-------- BRANO FORNITO --------

Ahmet decreta la condanna a morte di tutti gli ottocento prigionieri. Al mattino seguente, costoro vengono condotti con la fune al collo e le mani legate dietro la schiena al colle della Minerva, a poche centinaia di metri dalla città. Scrive, ancora, il cronista: “Ratificarono tutti la professione di fede e la generosa risposta data innanzi; onde il tiranno comandò che si venisse alla decapitazione e, prima che agli altri, fosse reciso il capo a quel vecchio Primaldo, a lui odiosissimo, perché non rifiniva di far da apostolo co’ suoi, anzi in questi momenti, prima di chinare la testa sul sasso, aggiungeva a’ commilitoni che vedeva il cielo aperto e gli angeli confortatori; che stessero saldi nella fede e mirassero il cielo già aperto a riceverli. Piegò la fronte, gli fu spiccata la testa, ma il busto si rizzò in piedi: e ad onta degli sforzi de’ carnefici, restò immobile, finché tutti non furono decollati. Il portento evidente ed oltremodo strepitoso sarebbe stata lezione di salute a quegl’infedeli, se non fossero stati ribelli a quel lume che illumina ognuno che vive nel mondo. Un solo carnefice, di nome Berlabei, profittò avventurosamente del miracolo e, protestandosi ad alta voce cristiano, fu condannato alla pena del palo” (7). Durante le fasi iniziali del processo per la beatificazione degli Ottocento, nel 1539, quattro testimoni oculari riferiscono il duplice prodigio di Antonio Primaldo, che resta in piedi dopo la decapitazione, e della conversione e del martirio del boia. Questa la dichiarazione di uno dei quattro, Francesco Cerra, che nel 1539 aveva 72 anni: “Antonio Primaldo fu il primo trucidato e senza testa stette immobile, né tutti gli sforzi dei nemici lo poter gettare, finché tutti furono uccisi. Il Carnefice, stupefatto per il miracolo, confessò la fede Cattolica essere vera, e insisteva di farsi Cristiano, e questa fu la causa, perché per comando del Bassà fu dato alla morte del palo” (8).

--------

• _COMPITO SCRITTO 1_:
Rispondi in base al brano sul martirio degli Ottocento:
(a) Quanti prigionieri condanna a morte Ahmet?
(b) Come si chiama il carnefice che si proclama cristiano?
(c) Quanti anni aveva Francesco Cerra nel 1539?
• _COMPITO SCRITTO 2_: Trascrivi alla lettera il tratto dei record che va dal loro inizio fino alla riga che contiene "Kardiyopulmoner Egzersiz", compresa.

-------- MATERIALE FORNITO --------

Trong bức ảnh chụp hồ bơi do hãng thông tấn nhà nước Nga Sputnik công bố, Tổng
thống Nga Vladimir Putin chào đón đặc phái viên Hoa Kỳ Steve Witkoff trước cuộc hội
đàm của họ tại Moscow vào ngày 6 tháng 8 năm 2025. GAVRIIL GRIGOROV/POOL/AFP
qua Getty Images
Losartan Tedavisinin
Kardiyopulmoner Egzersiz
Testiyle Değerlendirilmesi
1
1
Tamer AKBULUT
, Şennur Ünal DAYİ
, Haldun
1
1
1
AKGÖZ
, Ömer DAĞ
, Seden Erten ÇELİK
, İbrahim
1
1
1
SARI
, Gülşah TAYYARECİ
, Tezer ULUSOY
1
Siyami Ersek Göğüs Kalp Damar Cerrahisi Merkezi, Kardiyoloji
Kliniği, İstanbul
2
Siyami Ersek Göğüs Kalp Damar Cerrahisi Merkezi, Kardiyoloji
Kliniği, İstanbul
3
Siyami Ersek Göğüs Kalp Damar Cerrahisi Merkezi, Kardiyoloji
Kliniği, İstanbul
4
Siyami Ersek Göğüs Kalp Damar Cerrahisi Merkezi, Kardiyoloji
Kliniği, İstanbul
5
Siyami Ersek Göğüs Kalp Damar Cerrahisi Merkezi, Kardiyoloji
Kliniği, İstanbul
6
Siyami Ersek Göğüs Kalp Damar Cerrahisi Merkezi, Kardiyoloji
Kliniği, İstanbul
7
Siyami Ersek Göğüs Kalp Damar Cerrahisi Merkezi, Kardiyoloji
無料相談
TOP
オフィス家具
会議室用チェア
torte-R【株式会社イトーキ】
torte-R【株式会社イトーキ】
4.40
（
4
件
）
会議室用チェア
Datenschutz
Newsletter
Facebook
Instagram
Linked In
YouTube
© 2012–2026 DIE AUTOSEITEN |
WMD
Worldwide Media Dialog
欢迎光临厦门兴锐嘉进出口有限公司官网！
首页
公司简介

--------

• _RISPOSTA SCRITTA 1_:
(a) Ottocento.
(b) Berlabei.
(c) 72 anni.

• _RISPOSTA SCRITTA 2_:
Trong bức ảnh chụp hồ bơi do hãng thông tấn nhà nước Nga Sputnik công bố, Tổng
thống Nga Vladimir Putin chào đón đặc phái viên Hoa Kỳ Steve Witkoff trước cuộc hội
đàm của họ tại Moscow vào ngày 6 tháng 8 năm 2025. GAVRIIL GRIGOROV/POOL/AFP
qua Getty Images
Losartan Tedavisinin
Kardiyopulmoner Egzersiz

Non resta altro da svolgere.